Life is Experimental!, by Pat Gourley


The title for today’s group was “Any Writing is Experimental”. I guess I would say to that I hope so. Something experimental is based on “untested ideas or techniques not yet established or finalized”. Any other writing would seem to be merely regurgitating someone else’s thoughts. I would though like to expand on this theme and say that all life is experimental, especially when it is queer.

Life is quite the dicey proposition when you think about it – you only get this one chance at it, the fanciful notion of reincarnation aside. It really is all about trial and error from start to finish.

We queers though are masters at experimentation since how we are predisposed to live our lives and grow and develop in ways not sanctioned by society as a whole. We really are constantly in a test drive mode especially in our first few decades. We have to experiment since we are not given any road map and in fact constantly have to re-evaluate, sometimes even withdraw and then come at it again from an angle often more suitable to survival. You really can’t ogle your young peers in the grade school locker room and proffer an innocent wink and get away with it.

I am not saying that growing up hetero is not without its fair share of experimentation but let’s face it they have many more societally sanctioned suggestions and institutional support on how to proceed. And this hetero support starts quite early in life where as we LGBT people often can’t find the support needed to validate our life’s experiments until we at least reach late adolescence and for many of us it comes even much later in life.

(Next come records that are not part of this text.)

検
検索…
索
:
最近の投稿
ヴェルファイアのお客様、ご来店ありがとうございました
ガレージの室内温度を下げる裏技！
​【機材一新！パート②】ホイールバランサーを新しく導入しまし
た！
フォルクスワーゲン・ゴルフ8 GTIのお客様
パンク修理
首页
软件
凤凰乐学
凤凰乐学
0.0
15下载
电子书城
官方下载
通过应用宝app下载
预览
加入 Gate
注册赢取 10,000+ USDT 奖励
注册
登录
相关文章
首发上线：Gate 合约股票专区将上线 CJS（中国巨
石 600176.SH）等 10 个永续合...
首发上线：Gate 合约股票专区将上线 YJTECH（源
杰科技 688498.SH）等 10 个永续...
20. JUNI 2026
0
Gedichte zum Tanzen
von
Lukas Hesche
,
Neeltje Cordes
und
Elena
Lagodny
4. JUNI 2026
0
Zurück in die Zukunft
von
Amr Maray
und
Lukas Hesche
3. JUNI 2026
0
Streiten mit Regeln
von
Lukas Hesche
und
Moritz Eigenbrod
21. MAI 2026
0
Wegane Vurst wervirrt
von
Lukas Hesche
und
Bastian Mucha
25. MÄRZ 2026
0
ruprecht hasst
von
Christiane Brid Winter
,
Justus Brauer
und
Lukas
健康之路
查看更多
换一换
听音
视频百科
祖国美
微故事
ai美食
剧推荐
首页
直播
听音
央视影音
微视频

That really is the role (identity validation) of Queer Community Centers like the one we are in today and that would apply programmatically right down to this very group we are sitting in this afternoon. Our experimental and often very successful efforts at creating our own institutions, that foster and support gay identity, are really quite remarkable. These efforts are fostered and sustained by our individual coming out process and then the very altruistic pay back to help others along the path. And I would emphasize how truly grassroots they are with minimal outside support financial or otherwise.

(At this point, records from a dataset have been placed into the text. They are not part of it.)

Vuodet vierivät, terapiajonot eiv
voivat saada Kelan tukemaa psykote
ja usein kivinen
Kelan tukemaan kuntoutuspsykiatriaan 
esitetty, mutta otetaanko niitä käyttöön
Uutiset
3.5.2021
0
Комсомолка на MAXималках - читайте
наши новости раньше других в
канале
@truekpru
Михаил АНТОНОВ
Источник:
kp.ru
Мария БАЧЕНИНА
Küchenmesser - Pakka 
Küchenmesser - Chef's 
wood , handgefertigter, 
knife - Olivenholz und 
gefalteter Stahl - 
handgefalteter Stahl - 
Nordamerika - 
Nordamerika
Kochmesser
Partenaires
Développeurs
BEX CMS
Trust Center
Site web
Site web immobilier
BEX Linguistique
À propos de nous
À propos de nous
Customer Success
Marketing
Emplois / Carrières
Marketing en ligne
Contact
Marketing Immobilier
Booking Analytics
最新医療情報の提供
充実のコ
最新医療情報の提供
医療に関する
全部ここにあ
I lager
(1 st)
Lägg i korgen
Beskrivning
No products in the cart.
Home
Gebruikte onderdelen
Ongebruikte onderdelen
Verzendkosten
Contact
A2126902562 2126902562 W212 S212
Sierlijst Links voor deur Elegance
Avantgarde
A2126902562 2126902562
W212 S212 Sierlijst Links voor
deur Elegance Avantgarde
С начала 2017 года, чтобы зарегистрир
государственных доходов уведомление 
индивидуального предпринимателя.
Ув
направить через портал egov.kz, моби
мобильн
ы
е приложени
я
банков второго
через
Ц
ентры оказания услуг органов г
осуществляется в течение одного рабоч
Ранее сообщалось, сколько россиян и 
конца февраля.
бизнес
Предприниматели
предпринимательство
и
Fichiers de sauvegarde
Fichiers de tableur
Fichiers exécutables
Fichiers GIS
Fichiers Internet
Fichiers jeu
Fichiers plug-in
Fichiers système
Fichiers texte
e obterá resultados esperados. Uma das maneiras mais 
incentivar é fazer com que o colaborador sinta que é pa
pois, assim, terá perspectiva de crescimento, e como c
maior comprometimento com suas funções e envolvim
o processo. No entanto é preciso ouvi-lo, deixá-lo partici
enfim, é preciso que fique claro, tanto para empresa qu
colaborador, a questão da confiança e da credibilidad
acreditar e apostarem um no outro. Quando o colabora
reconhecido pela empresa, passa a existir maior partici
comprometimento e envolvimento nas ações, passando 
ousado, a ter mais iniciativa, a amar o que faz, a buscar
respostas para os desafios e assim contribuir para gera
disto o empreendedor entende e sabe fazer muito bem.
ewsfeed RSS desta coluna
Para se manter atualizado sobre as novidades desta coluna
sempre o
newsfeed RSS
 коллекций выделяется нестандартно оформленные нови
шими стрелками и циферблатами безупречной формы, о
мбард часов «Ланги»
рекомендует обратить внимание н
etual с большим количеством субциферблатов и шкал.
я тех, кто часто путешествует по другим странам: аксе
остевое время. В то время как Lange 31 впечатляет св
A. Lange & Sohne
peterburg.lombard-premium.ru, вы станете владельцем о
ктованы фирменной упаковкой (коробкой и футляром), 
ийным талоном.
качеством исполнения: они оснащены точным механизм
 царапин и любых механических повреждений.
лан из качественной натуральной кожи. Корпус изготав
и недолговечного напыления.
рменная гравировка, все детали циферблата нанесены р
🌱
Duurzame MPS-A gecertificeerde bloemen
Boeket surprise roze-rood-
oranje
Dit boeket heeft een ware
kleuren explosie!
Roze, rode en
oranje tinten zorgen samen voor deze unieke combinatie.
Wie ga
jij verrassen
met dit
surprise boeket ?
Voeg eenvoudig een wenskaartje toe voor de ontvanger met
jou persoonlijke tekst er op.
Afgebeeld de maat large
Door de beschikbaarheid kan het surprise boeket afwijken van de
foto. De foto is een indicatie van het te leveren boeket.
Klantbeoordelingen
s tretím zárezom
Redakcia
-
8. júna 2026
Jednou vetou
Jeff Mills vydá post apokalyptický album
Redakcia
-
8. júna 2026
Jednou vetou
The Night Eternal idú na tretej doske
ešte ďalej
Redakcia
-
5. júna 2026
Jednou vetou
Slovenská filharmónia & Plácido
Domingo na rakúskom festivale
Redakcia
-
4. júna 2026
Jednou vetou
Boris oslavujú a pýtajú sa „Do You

Hopefully we will bring our true sense of experimentation to the institutions of marriage and the military, which we have recently gained some tentative access to. Both are sorely in need of all the queer sensibility we can muster and bring to them.

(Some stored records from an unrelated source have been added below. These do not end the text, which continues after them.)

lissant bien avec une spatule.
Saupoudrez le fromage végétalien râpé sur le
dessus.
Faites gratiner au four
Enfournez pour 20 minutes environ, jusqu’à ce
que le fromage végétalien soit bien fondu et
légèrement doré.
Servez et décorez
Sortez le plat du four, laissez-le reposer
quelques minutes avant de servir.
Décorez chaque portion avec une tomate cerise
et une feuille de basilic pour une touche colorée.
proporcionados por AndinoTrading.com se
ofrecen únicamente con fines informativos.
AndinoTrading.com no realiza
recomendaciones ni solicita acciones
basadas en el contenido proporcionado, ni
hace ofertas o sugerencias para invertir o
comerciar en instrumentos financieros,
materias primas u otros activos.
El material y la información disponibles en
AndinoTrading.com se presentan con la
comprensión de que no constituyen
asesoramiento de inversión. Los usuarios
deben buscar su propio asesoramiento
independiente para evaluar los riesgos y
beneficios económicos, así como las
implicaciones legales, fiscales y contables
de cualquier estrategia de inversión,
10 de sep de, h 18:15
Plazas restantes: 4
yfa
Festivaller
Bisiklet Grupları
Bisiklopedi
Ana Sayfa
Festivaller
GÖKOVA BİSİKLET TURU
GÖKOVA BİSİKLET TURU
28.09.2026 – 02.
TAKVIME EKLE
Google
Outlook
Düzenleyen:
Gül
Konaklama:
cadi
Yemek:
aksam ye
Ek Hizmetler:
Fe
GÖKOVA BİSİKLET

I would close with an anecdote that I think underscores my points here. Last week was the first time I ran into an old friend named Tom at this group. We frequently run into each other at the gym and have for decades. When we spoke mid-week last week at the “Y” he related to me the sense of deja-vu he had on seeing me here at Story Telling last Monday and it made him recall our first meeting 40 years ago. I was apparently the first or one of the first folks he spoke with when he walked into the Gay Community Center on Lafayette Street back in the mid-1970’s. Though he didn’t specifically say so I hope it was a pleasant recollection that brought back pleasant memories and not a dreadful sense of “boy, are we in a fucking rut”!

© July 2015



About the Author


I was born in La Porte, Indiana in 1949, raised on a farm and schooled by Holy Cross nuns. The bulk of my adult life, some 40 plus years, was spent in Denver, Colorado as a nurse, gardener and gay/AIDS activist. I have currently returned to Denver after an extended sabbatical in San Francisco, California.